SLAYER: South of Heaven
In the wake of the insurmountable blitzkrieg of Reign in Blood, Slayer decided to go for atmosphere over speed on album number four. Slowing down did nothing to diminish the impact of their super heavy thrash, on South of Heaven the foursome continued to sound just as menacing as ever even as they exhibited new depth and character in their relentless assault.
METALLICA: …And Justice For All
Still reeling from the tragedy of Cliff Burton’s death, Metallica’s audacious 1988 double album was over-long and under produced but gave them the major commercial breakthrough they were looking for and won them a Grammy nomination in the newly-created Best Metal Performance category. Their hearts weren’t really in it, and a shift in style was soon to follow.
A darker album than the debut and recorded with a complete line-up, Leprosy merely added a coat of polish to Death’s coarse extremity, tightening up the songwriting while still exhibiting the wild arrangements of the album before and paving the way for a plethora of extreme underground acts who were just starting to make their mark.

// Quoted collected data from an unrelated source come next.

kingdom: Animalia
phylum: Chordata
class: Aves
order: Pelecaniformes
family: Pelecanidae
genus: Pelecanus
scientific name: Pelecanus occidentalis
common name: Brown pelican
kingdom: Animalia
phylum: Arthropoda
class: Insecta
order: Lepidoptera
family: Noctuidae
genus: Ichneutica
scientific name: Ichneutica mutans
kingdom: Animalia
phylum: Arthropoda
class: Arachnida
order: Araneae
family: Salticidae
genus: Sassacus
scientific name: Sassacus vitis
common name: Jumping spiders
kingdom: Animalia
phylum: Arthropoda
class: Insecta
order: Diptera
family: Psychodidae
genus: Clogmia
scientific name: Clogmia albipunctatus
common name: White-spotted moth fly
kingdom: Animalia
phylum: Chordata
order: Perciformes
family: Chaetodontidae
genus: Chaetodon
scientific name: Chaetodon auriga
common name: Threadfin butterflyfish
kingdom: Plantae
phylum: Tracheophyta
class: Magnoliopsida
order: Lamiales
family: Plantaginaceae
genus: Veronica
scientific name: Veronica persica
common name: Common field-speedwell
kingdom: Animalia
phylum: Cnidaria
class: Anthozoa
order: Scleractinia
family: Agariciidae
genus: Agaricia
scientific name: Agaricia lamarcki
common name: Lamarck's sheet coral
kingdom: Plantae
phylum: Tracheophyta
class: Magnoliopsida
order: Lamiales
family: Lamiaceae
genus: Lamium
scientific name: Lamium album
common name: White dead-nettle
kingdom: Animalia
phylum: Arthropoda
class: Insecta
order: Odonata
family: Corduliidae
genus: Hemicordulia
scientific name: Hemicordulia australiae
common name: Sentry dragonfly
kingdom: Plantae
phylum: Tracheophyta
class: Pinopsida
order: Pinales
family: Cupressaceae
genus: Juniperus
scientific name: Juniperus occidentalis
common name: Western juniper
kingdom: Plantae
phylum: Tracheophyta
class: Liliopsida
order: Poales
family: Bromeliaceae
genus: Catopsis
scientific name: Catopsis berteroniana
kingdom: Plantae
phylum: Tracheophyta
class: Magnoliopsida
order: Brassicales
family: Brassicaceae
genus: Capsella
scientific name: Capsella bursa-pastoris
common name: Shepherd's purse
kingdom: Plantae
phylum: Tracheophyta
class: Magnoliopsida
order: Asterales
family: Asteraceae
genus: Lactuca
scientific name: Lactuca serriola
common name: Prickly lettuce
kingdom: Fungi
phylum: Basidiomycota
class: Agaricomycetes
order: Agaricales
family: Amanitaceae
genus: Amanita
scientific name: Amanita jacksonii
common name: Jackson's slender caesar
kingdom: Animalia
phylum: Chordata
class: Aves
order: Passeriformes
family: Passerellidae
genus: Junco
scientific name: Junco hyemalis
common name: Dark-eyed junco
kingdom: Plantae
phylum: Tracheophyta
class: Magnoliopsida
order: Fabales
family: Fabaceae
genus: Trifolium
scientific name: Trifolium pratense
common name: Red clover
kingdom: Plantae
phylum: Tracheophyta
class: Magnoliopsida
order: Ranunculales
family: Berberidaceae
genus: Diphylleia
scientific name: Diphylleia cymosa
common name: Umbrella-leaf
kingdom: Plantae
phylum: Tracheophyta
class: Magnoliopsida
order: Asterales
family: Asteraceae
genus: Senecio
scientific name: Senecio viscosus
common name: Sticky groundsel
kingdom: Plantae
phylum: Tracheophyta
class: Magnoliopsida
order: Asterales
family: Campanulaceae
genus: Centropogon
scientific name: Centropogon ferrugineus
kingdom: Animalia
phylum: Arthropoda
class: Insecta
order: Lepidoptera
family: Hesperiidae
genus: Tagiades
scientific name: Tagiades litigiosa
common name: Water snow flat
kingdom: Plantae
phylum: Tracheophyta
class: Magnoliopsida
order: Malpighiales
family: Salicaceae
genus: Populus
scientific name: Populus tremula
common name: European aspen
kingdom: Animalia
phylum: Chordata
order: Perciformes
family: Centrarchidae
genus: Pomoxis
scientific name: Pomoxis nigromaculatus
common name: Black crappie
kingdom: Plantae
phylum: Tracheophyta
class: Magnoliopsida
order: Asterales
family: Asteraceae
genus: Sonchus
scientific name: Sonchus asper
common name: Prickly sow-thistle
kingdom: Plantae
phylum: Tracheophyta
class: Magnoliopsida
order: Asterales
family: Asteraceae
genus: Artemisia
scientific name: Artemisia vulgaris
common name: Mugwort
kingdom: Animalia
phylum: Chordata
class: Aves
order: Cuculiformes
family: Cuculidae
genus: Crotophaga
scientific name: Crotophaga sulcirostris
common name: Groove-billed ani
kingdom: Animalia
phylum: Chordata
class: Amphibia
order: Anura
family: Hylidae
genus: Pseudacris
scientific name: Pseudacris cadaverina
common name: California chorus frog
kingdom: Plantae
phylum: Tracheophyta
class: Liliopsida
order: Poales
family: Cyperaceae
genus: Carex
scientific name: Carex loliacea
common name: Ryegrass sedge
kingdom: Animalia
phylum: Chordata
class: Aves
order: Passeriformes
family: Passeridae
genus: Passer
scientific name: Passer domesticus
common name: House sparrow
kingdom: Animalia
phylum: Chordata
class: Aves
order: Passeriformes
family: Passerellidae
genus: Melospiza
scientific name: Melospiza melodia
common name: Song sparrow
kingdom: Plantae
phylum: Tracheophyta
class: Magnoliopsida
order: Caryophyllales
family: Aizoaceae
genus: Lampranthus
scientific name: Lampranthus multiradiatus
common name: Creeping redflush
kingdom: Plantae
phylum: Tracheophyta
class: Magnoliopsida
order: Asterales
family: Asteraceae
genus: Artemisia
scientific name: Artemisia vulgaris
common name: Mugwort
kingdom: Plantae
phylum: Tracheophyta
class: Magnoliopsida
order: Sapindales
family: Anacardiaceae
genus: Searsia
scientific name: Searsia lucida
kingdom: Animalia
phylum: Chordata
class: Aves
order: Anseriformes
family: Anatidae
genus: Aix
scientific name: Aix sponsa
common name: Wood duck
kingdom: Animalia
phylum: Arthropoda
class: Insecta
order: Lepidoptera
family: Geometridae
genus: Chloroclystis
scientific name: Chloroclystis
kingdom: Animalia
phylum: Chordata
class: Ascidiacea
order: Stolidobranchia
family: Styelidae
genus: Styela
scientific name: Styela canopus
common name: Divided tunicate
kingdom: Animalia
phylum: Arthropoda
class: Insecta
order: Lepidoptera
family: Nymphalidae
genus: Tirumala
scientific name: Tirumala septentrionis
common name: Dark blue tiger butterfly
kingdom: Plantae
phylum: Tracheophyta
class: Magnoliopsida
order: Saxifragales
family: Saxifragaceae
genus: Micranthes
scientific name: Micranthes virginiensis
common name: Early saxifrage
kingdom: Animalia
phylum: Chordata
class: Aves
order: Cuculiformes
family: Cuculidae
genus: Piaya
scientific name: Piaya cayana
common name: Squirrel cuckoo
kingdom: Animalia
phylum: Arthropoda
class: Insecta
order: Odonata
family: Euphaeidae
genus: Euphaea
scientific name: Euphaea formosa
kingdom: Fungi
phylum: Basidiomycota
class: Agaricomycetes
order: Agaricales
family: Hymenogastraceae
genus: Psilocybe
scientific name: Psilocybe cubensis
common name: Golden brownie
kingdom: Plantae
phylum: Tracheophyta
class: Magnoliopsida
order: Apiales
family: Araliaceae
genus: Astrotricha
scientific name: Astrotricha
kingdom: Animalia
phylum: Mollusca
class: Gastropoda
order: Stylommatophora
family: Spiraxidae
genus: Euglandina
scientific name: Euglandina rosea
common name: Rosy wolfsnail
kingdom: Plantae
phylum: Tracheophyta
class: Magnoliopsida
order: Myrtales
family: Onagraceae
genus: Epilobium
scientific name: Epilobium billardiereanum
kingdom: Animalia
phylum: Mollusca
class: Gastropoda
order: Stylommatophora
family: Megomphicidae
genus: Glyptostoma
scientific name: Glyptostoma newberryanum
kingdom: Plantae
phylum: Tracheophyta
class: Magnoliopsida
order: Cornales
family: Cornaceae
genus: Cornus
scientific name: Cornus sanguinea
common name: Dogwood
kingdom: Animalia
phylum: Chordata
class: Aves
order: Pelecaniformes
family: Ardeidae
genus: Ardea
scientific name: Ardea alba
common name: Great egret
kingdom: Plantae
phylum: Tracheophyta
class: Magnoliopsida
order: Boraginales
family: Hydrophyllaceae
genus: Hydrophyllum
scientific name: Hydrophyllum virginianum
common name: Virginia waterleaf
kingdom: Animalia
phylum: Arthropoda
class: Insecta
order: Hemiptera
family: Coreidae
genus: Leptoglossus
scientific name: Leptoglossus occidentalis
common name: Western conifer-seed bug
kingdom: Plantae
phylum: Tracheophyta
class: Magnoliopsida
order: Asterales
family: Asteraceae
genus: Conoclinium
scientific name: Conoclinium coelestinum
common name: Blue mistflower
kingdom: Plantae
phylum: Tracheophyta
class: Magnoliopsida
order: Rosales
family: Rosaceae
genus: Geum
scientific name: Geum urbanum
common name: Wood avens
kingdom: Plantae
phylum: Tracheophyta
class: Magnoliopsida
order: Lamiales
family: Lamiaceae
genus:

SUICIDAL TENDENCIES: How Will I Laugh Tomorrow When I Can’t Even Smile Today
The Suicidals’ third full length saw the thrash metal elements of their style take over from their earlier hardcore tendencies. The addition of Mike Clark as second guitarist heavied up the band’s sound, Mike Muir’s socially aware commentary was in full flower and their patented crossover was at the peak of its development.
HOBBS’ ANGEL OF DEATH: Hobbs’ Angel of Death
Melbourne thrash pioneers took their European style sound straight to the source, delivering this album through Germany’s famed Steamhammer label before even doing a show in their homeland. A prime slice of early thrash metal menace, Hobbs’ debut is still revered both here and overseas by metal aficionados today.